Work to complete:
Look through the material below and report every line that includes "down".
##### Recorded information
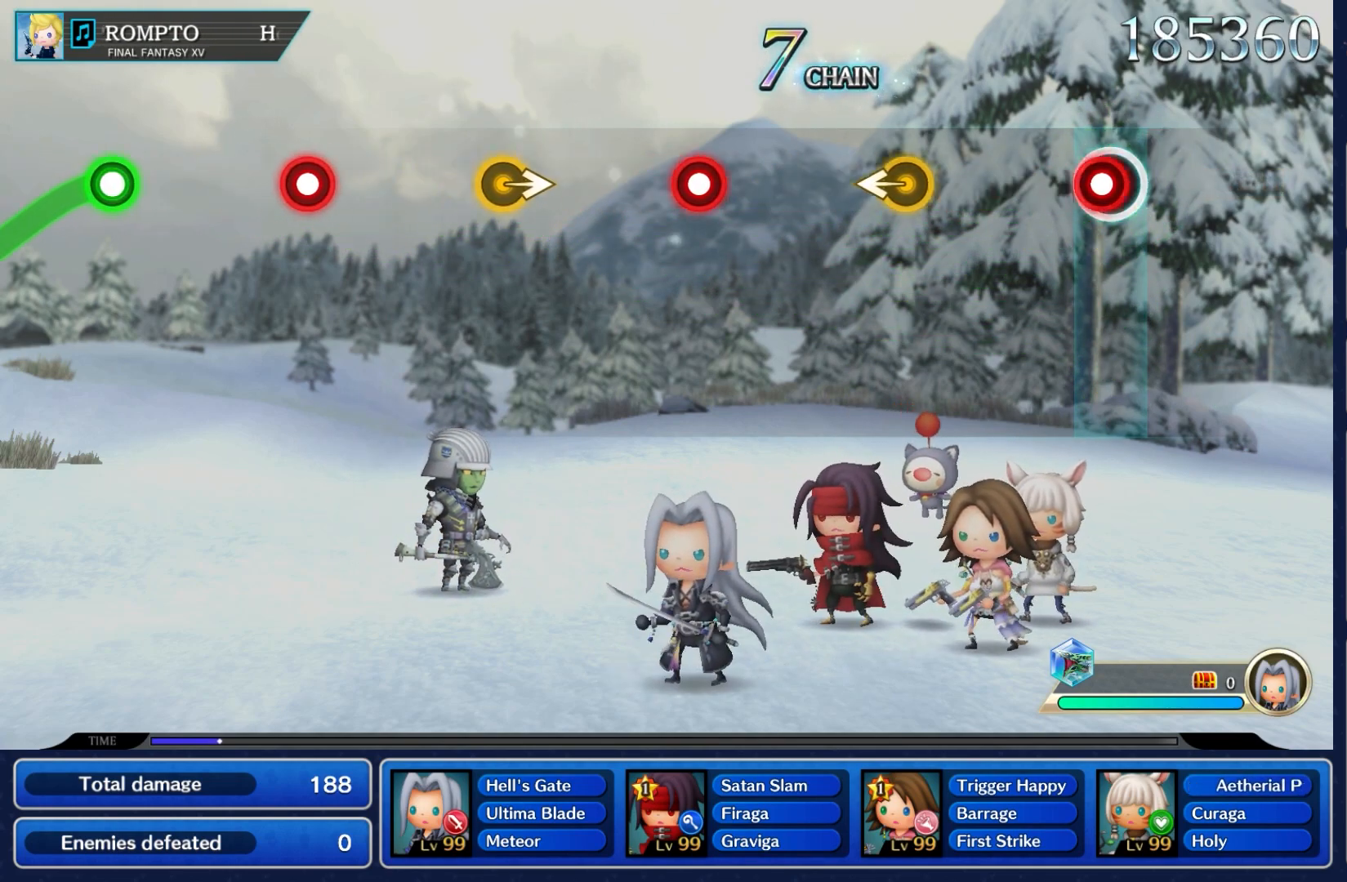
{"buttons": [], "left_stick": "left", "right_stick": "center", "events": [[67, "A", "down"], [233, "A", "up"], [483, "left_stick", "left"]]}
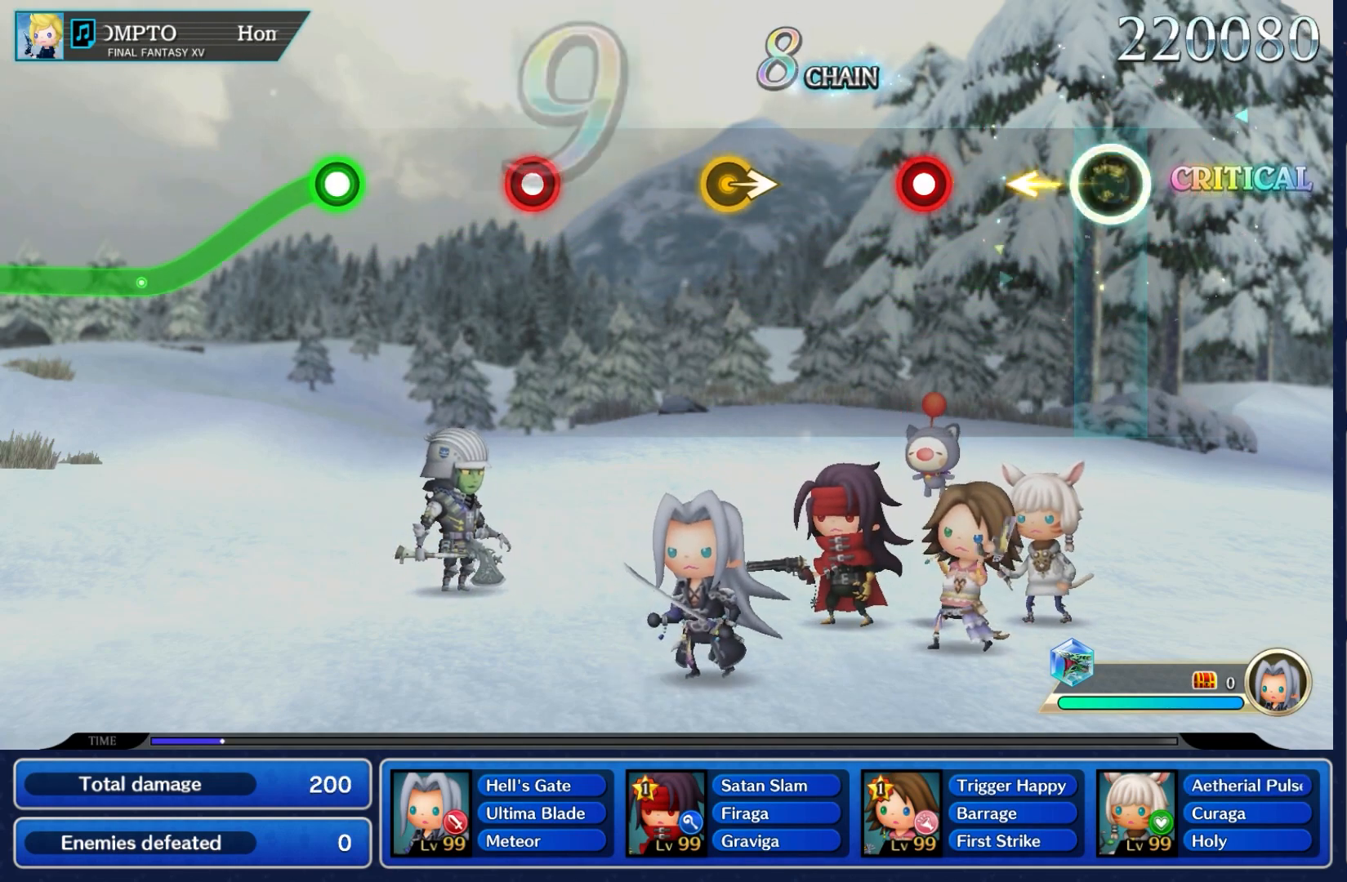
{"buttons": ["A"], "left_stick": "center", "right_stick": "center", "events": [[183, "left_stick", "center"], [433, "A", "down"]]}
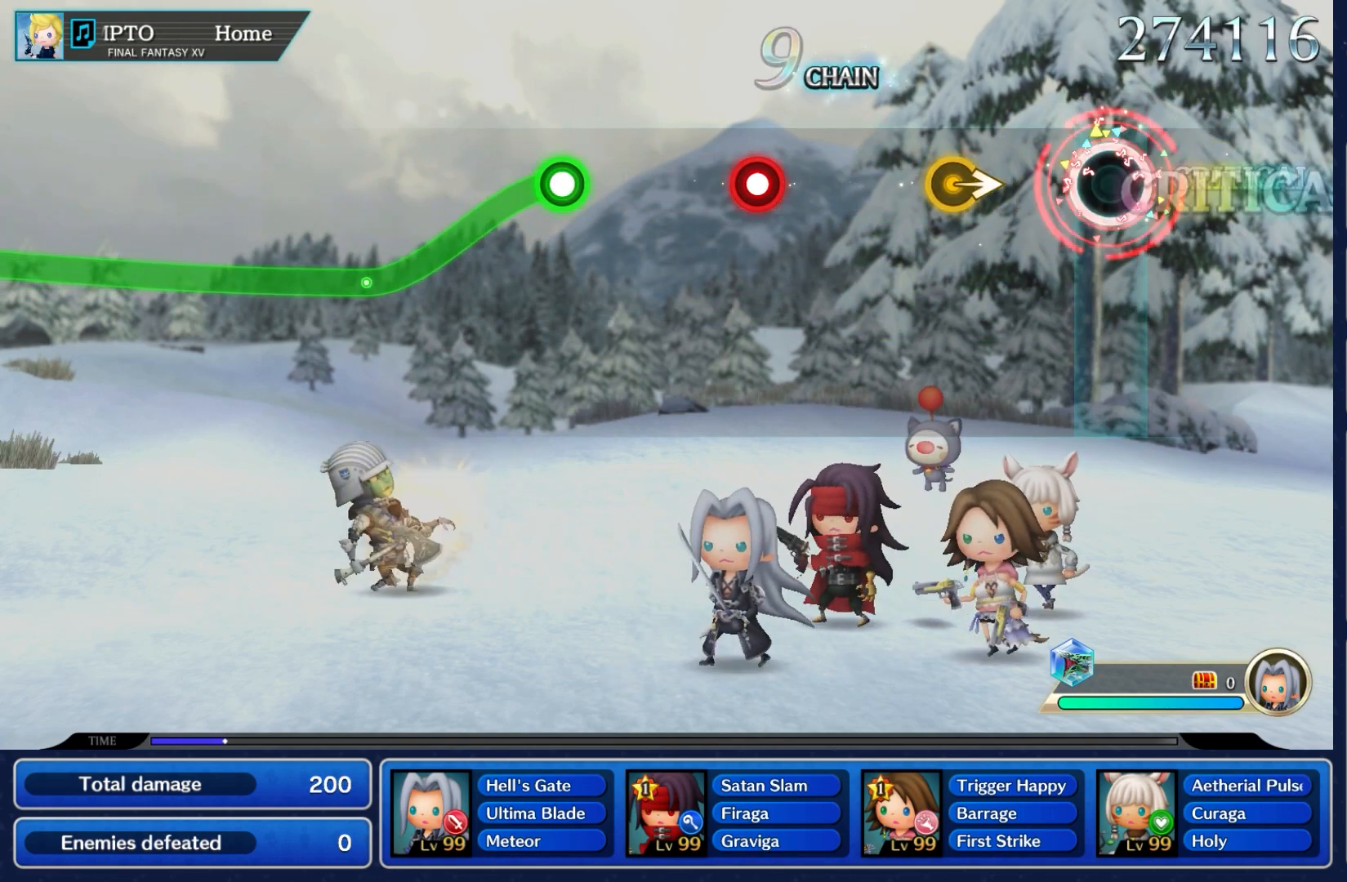
{"buttons": [], "left_stick": "center", "right_stick": "center", "events": [[67, "A", "up"], [317, "left_stick", "right"], [483, "left_stick", "center"]]}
##########
Final answer:
{"buttons": [], "left_stick": "left", "right_stick": "center", "events": [[67, "A", "down"], [233, "A", "up"], [483, "left_stick", "left"]]}
{"buttons": ["A"], "left_stick": "center", "right_stick": "center", "events": [[183, "left_stick", "center"], [433, "A", "down"]]}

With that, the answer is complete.